Hi! I'm Kim Kyung Hee, your cousin from South Korea. Though I don't know your names or even how many you are, I am dying to talk to you. I live in Joongkok-dong in Seoul with my grandparents, mom, dad, sister and brother, who are all your blood kin. It's heartbreaking that our families cannot meet face-to-face.

I am in the eighth grade, but I am already studying hard to attend a prestigious university. I don't know much about what's going on in North Korea, but I've learned from my school that people there are very poor and that many children barely get elementary education. I complain about having to study so much at school. But when I think of you, I feel ashamed about my complaints. I pray that my cousins don't have to live with such hardship.

Two years ago, I went camping in a small village called Haeann in Kangwon province, which is one of the places in South Korea that's nearest to the North. Villagers told me that mines buried during the Korean War are still there, injuring villagers even now. When I heard that, I thought of you, my cousins. I hoped that none of us would ever hurt each other and that we would never have to face another war. My heart was torn as I stood looking toward North Korea because it was so close, right before my eyes. Yet it was unreachable. When I heard the North Korean broadcasts every morning, my heart sank. I wish this suffering would stop. I hope this heartache ends. You agree, don't you?

Recently, my grandparents visited Kumgang Mountain in North Korea. Although they could not cross the demilitarized zone and had to travel by sea, they secretly hoped to search for you on the North Korean side. Of course, they did not find you and had to return home disappointed. I saw tears in their eyes as they told me, and I cried with them. When my grandparents described what a wonderful view their hometown had, it was clear how much they have missed home all these years. I pray that this tragedy will all be over by the time we grow up.

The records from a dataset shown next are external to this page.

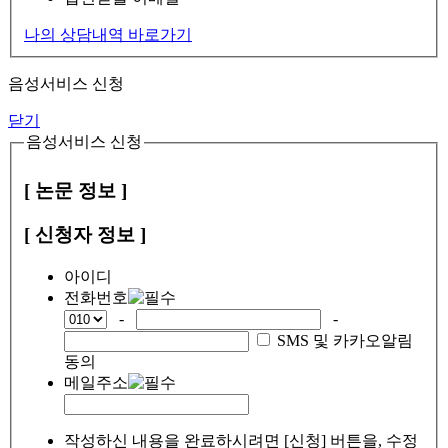
나의 상담내역 바로가기
음성서비스 신청
닫기
음성서비스 신청
[ 논문 정보 ]
[ 신청자 정보 ]
아이디
전화번호
-
-
SMS 및 카카오알림
동의
메일주소
작성하신 내용을 완료하시려면 [신청] 버튼을, 수정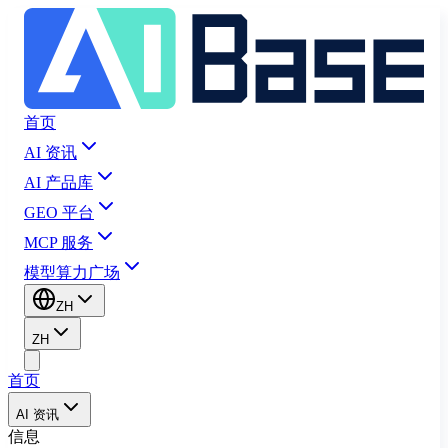
首页
AI 资讯
AI 产品库
GEO 平台
MCP 服务
模型算力广场
ZH
ZH
首页
AI 资讯
信息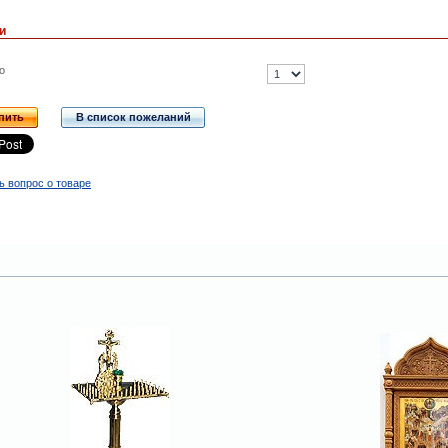
и
о
пить
В список пожеланий
ь вопрос о товаре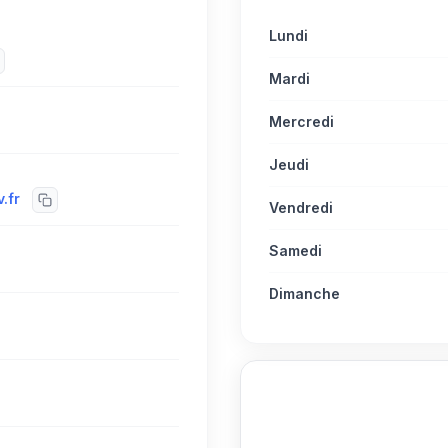
Lundi
Mardi
Mercredi
Jeudi
.fr
Vendredi
Samedi
Dimanche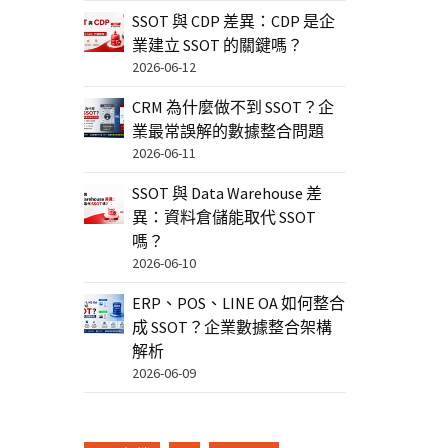
SSOT 與 CDP 差異：CDP 是企
業建立 SSOT 的關鍵嗎？
2026-06-12
CRM 為什麼做不到 SSOT？企
業最常誤解的數據整合問題
2026-06-11
SSOT 與 Data Warehouse 差
異：資料倉儲能取代 SSOT
嗎？
2026-06-10
ERP、POS、LINE OA 如何整合
成 SSOT？企業數據整合架構
解析
2026-06-09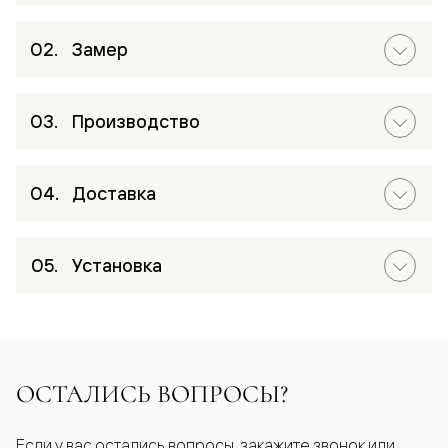
Замер
Производство
Доставка
Установка
ОСТАЛИСЬ ВОПРОСЫ?
Если у вас остались вопросы, закажите звонок или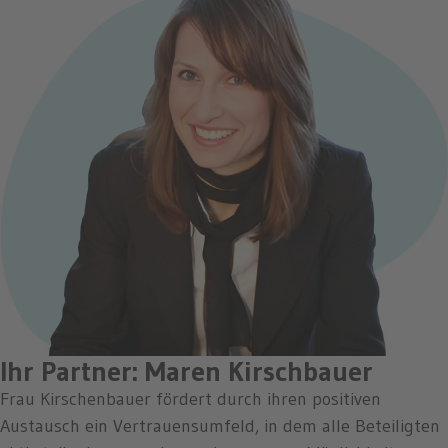
Ihr Partner: Maren Kirschbauer
Frau Kirschenbauer fördert durch ihren positiven
Austausch ein Vertrauensumfeld, in dem alle Beteiligten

Did you know that my mom's and dad's families both came from Hwanghae province? My parents married each other with the blessing of both grandparents, who brought them together because they shared the same hometown. Ten years ago, my aunt met another aunt in North Korea. My heart races with joy and excitement when I think about meeting you. I have many relatives to meet when we unify in the future. But it makes me sad that I don't know anything about you. My mother's parents have passed away, and father's parents are very old. They are the only real link I have to you. I worry about this. I hope we can exchange letters or see each other even before reunification. Shouldn't you be allowed at least to say hello to my grandparents before they pass away?

What do you think about the Korean summit talks? I am optimistic. I truly believe this may help us to meet soon. Do you know that the Korean War is not yet over, and we have been living under a truce for the past 50 years? If this summit doesn't help achieve unification, Ihope that we can at least end the hostility so that we will never have another war.

The exchange of people between North and South Korea is increasing. Even this week, there have been many North Koreans in town for cultural performances. For all I know, you could have been among them. Even though I don't know your faces, names or ages, I love you. Please send my regards to your family. If we meet, let's greet each other with big bright smiles. I am closing this letter to you with my earnest wish for unification.

Bye for now. My heart is closer to you than you know.